Kommt, wir wollen wieder beten lernen,
rufen Gott und sehen zu den Sternen
gläubig, wie zum Heiland wir geschaut als Kind.
Glaubten, durch uns selber fest zu stehen,
und nun müssen wir mit Schmerzen sehen,
daß wir doch nur arme Menschen sind.

O, Gott gab uns diese seine Erde,
daß sie ihm zum Lob und uns zum Heile werde,
bis wir ruhen einst in seinem Schoß.
Gab uns höchste Lust und tiefste Leiden;
wuchsen wir nicht hin zu ihm in Freuden,
macht er uns in Kampf und Schmerzen groß.

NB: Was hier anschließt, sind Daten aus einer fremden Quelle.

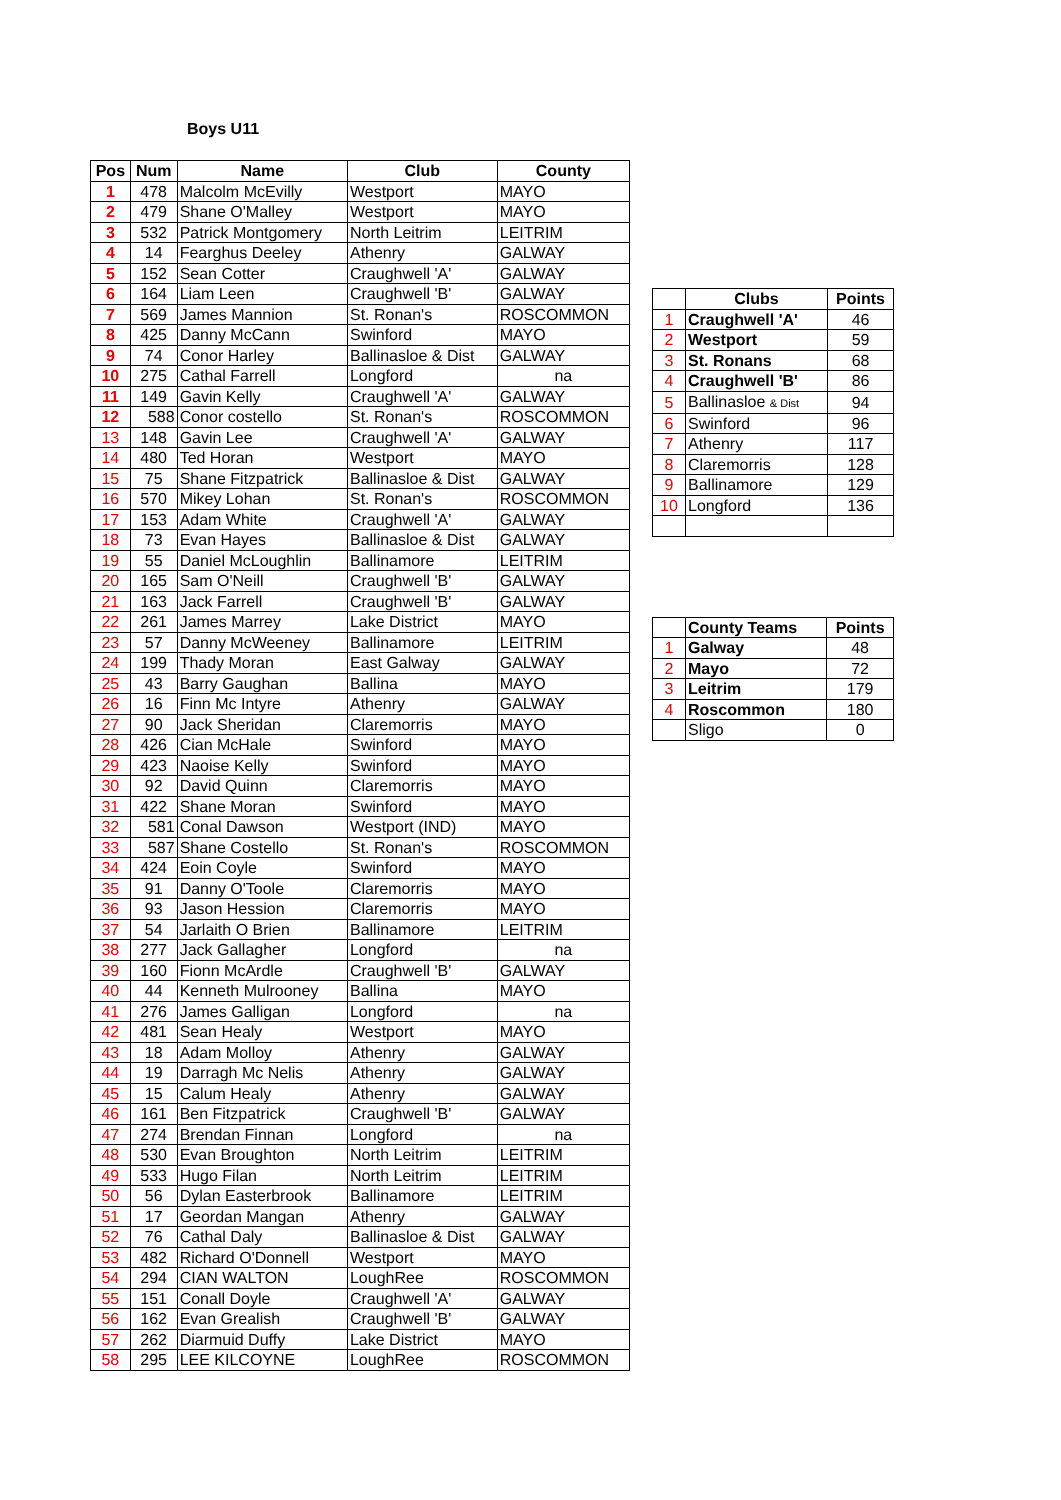Boys U11
| Pos | Num | Name | Club | County |
| --- | --- | --- | --- | --- |
| 1 | 478 | Malcolm McEvilly | Westport | MAYO |
| 2 | 479 | Shane O'Malley | Westport | MAYO |
| 3 | 532 | Patrick Montgomery | North Leitrim | LEITRIM |
| 4 | 14 | Fearghus Deeley | Athenry | GALWAY |
| 5 | 152 | Sean Cotter | Craughwell 'A' | GALWAY |
| 6 | 164 | Liam Leen | Craughwell 'B' | GALWAY |
| 7 | 569 | James Mannion | St. Ronan's | ROSCOMMON |
| 8 | 425 | Danny McCann | Swinford | MAYO |
| 9 | 74 | Conor Harley | Ballinasloe & Dist | GALWAY |
| 10 | 275 | Cathal Farrell | Longford | na |
| 11 | 149 | Gavin Kelly | Craughwell 'A' | GALWAY |
| 12 | 588 | Conor costello | St. Ronan's | ROSCOMMON |
| 13 | 148 | Gavin Lee | Craughwell 'A' | GALWAY |
| 14 | 480 | Ted Horan | Westport | MAYO |
| 15 | 75 | Shane Fitzpatrick | Ballinasloe & Dist | GALWAY |
| 16 | 570 | Mikey Lohan | St. Ronan's | ROSCOMMON |
| 17 | 153 | Adam White | Craughwell 'A' | GALWAY |
| 18 | 73 | Evan Hayes | Ballinasloe & Dist | GALWAY |
| 19 | 55 | Daniel McLoughlin | Ballinamore | LEITRIM |
| 20 | 165 | Sam O'Neill | Craughwell 'B' | GALWAY |
| 21 | 163 | Jack Farrell | Craughwell 'B' | GALWAY |
| 22 | 261 | James Marrey | Lake District | MAYO |
| 23 | 57 | Danny McWeeney | Ballinamore | LEITRIM |
| 24 | 199 | Thady Moran | East Galway | GALWAY |
| 25 | 43 | Barry Gaughan | Ballina | MAYO |
| 26 | 16 | Finn Mc Intyre | Athenry | GALWAY |
| 27 | 90 | Jack Sheridan | Claremorris | MAYO |
| 28 | 426 | Cian McHale | Swinford | MAYO |
| 29 | 423 | Naoise Kelly | Swinford | MAYO |
| 30 | 92 | David Quinn | Claremorris | MAYO |
| 31 | 422 | Shane Moran | Swinford | MAYO |
| 32 | 581 | Conal Dawson | Westport (IND) | MAYO |
| 33 | 587 | Shane Costello | St. Ronan's | ROSCOMMON |
| 34 | 424 | Eoin Coyle | Swinford | MAYO |
| 35 | 91 | Danny O'Toole | Claremorris | MAYO |
| 36 | 93 | Jason Hession | Claremorris | MAYO |
| 37 | 54 | Jarlaith O Brien | Ballinamore | LEITRIM |
| 38 | 277 | Jack Gallagher | Longford | na |
| 39 | 160 | Fionn McArdle | Craughwell 'B' | GALWAY |
| 40 | 44 | Kenneth Mulrooney | Ballina | MAYO |
| 41 | 276 | James Galligan | Longford | na |
| 42 | 481 | Sean Healy | Westport | MAYO |
| 43 | 18 | Adam Molloy | Athenry | GALWAY |
| 44 | 19 | Darragh Mc Nelis | Athenry | GALWAY |
| 45 | 15 | Calum Healy | Athenry | GALWAY |
| 46 | 161 | Ben Fitzpatrick | Craughwell 'B' | GALWAY |
| 47 | 274 | Brendan Finnan | Longford | na |
| 48 | 530 | Evan Broughton | North Leitrim | LEITRIM |
| 49 | 533 | Hugo Filan | North Leitrim | LEITRIM |
| 50 | 56 | Dylan Easterbrook | Ballinamore | LEITRIM |
| 51 | 17 | Geordan Mangan | Athenry | GALWAY |
| 52 | 76 | Cathal Daly | Ballinasloe & Dist | GALWAY |
| 53 | 482 | Richard O'Donnell | Westport | MAYO |
| 54 | 294 | CIAN WALTON | LoughRee | ROSCOMMON |
| 55 | 151 | Conall Doyle | Craughwell 'A' | GALWAY |
| 56 | 162 | Evan Grealish | Craughwell 'B' | GALWAY |
| 57 | 262 | Diarmuid Duffy | Lake District | MAYO |
| 58 | 295 | LEE KILCOYNE | LoughRee | ROSCOMMON |
| | Clubs | Points |
| --- | --- | --- |
| 1 | Craughwell 'A' | 46 |
| 2 | Westport | 59 |
| 3 | St. Ronans | 68 |
| 4 | Craughwell 'B' | 86 |
| 5 | Ballinasloe & Dist | 94 |
| 6 | Swinford | 96 |
| 7 | Athenry | 117 |
| 8 | Claremorris | 128 |
| 9 | Ballinamore | 129 |
| 10 | Longford | 136 |
| | County Teams | Points |
| --- | --- | --- |
| 1 | Galway | 48 |
| 2 | Mayo | 72 |
| 3 | Leitrim | 179 |
| 4 | Roscommon | 180 |
| | Sligo | 0 |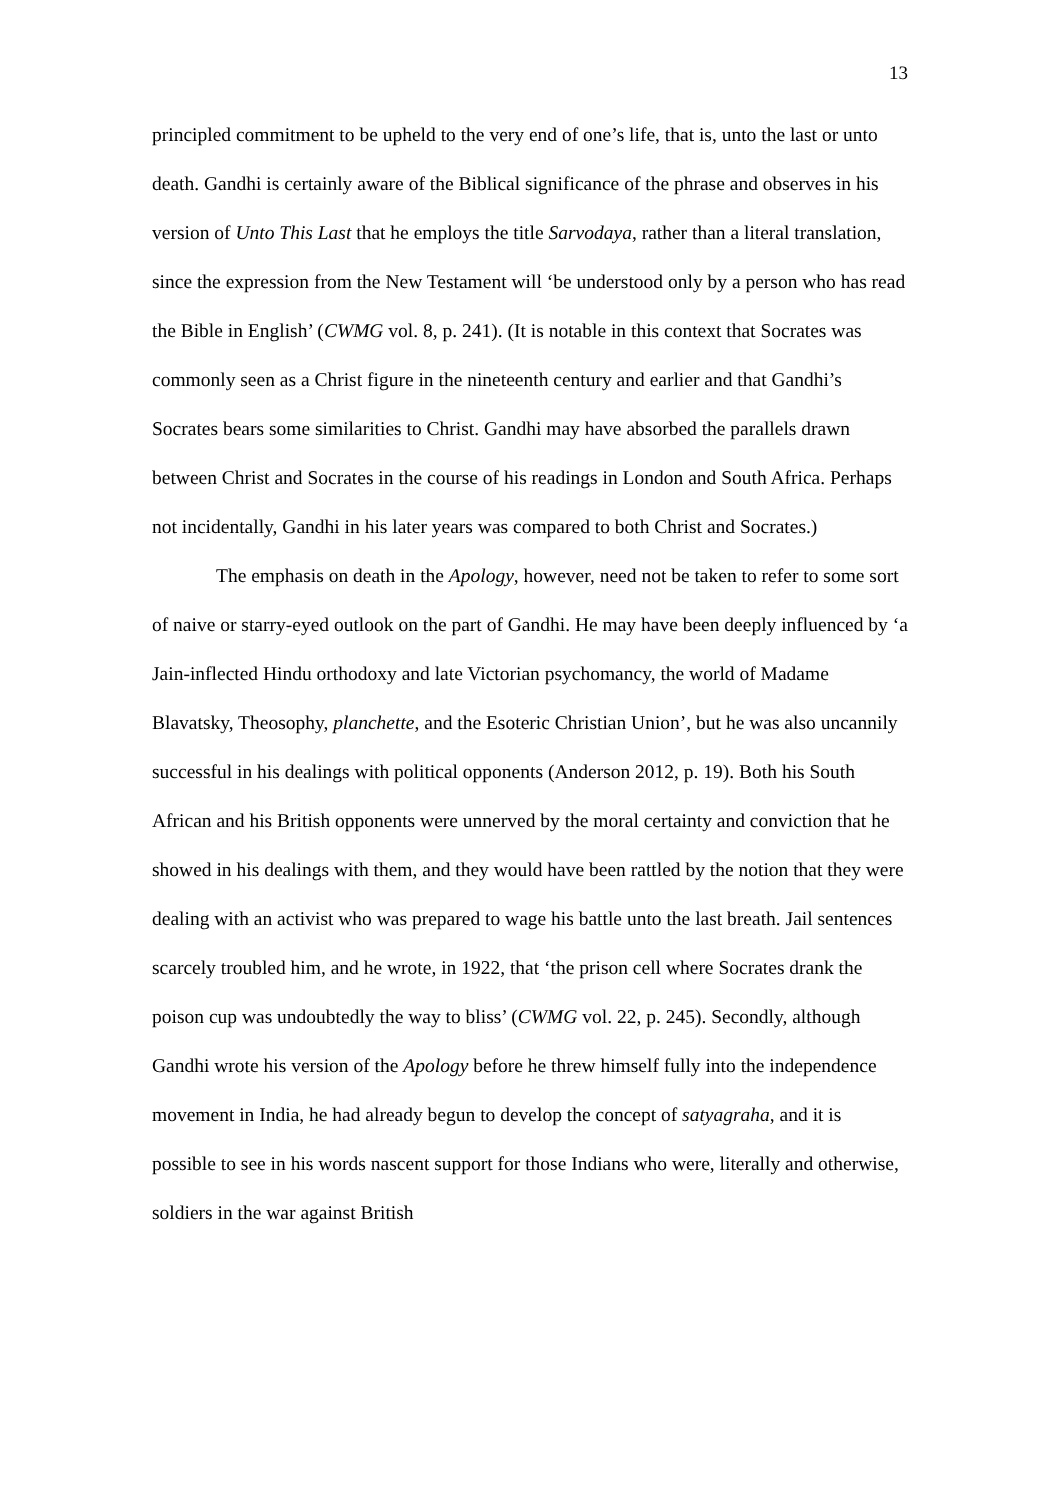13
principled commitment to be upheld to the very end of one’s life, that is, unto the last or unto death. Gandhi is certainly aware of the Biblical significance of the phrase and observes in his version of Unto This Last that he employs the title Sarvodaya, rather than a literal translation, since the expression from the New Testament will ‘be understood only by a person who has read the Bible in English’ (CWMG vol. 8, p. 241). (It is notable in this context that Socrates was commonly seen as a Christ figure in the nineteenth century and earlier and that Gandhi’s Socrates bears some similarities to Christ. Gandhi may have absorbed the parallels drawn between Christ and Socrates in the course of his readings in London and South Africa. Perhaps not incidentally, Gandhi in his later years was compared to both Christ and Socrates.)
The emphasis on death in the Apology, however, need not be taken to refer to some sort of naive or starry-eyed outlook on the part of Gandhi. He may have been deeply influenced by ‘a Jain-inflected Hindu orthodoxy and late Victorian psychomancy, the world of Madame Blavatsky, Theosophy, planchette, and the Esoteric Christian Union’, but he was also uncannily successful in his dealings with political opponents (Anderson 2012, p. 19). Both his South African and his British opponents were unnerved by the moral certainty and conviction that he showed in his dealings with them, and they would have been rattled by the notion that they were dealing with an activist who was prepared to wage his battle unto the last breath. Jail sentences scarcely troubled him, and he wrote, in 1922, that ‘the prison cell where Socrates drank the poison cup was undoubtedly the way to bliss’ (CWMG vol. 22, p. 245). Secondly, although Gandhi wrote his version of the Apology before he threw himself fully into the independence movement in India, he had already begun to develop the concept of satyagraha, and it is possible to see in his words nascent support for those Indians who were, literally and otherwise, soldiers in the war against British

Vierzig Jahre Frieden ließ er uns genießen,
vierzig Jahre Segen auf uns fließen,
und nun zeigt er uns, wie groß es Leiden gibt:
Wenn wir tot und krank und elend die erkennen,
die wir Vater, Bruder oder Liebster nennen,
die wir heiß ein Leben lang geliebt.

Jetzt erst fühlen wir das bittre Trauern
und die Seele tief in Angst erschauern,
wenn wir erst dem Tod ins Auge sehn.
Wenn die Kunden von den Schlachten melden,
wenn wir erst vor den zerschoßnen Helden
in den Lazaretten stehn.

Und wir wähnen: die Gewehre knallen,
und wir sehen die Getroffnen fallen,
tot, zerrissen oder sterbenswund.
Sehn geliebte Augen einsam brechen,
hören letzte Worte stöhnend sprechen
einen heißgeliebten Mund.

Und wir gehn in unsern festen Städten,
essen, trinken, schlafen wohl in Betten,
und die Krieger liegen hart im Feld.
Und wir wehren düstre Bilder weg im Dunkeln,
sehn den Mond im stillen Lande funkeln:
Wie so ruhig ist um uns die Welt!

Kommt, nun laßt uns beten gleich den Kindern,
Gott allein kann alles Elend lindern,
und wir sind im Glück so weit von ihm gekehrt.
Gott, du halfst uns unser Glück bereiten,
hilf uns auch, für unser Glück zu streiten,
wie dein eignes Sterben es uns hat gelehrt.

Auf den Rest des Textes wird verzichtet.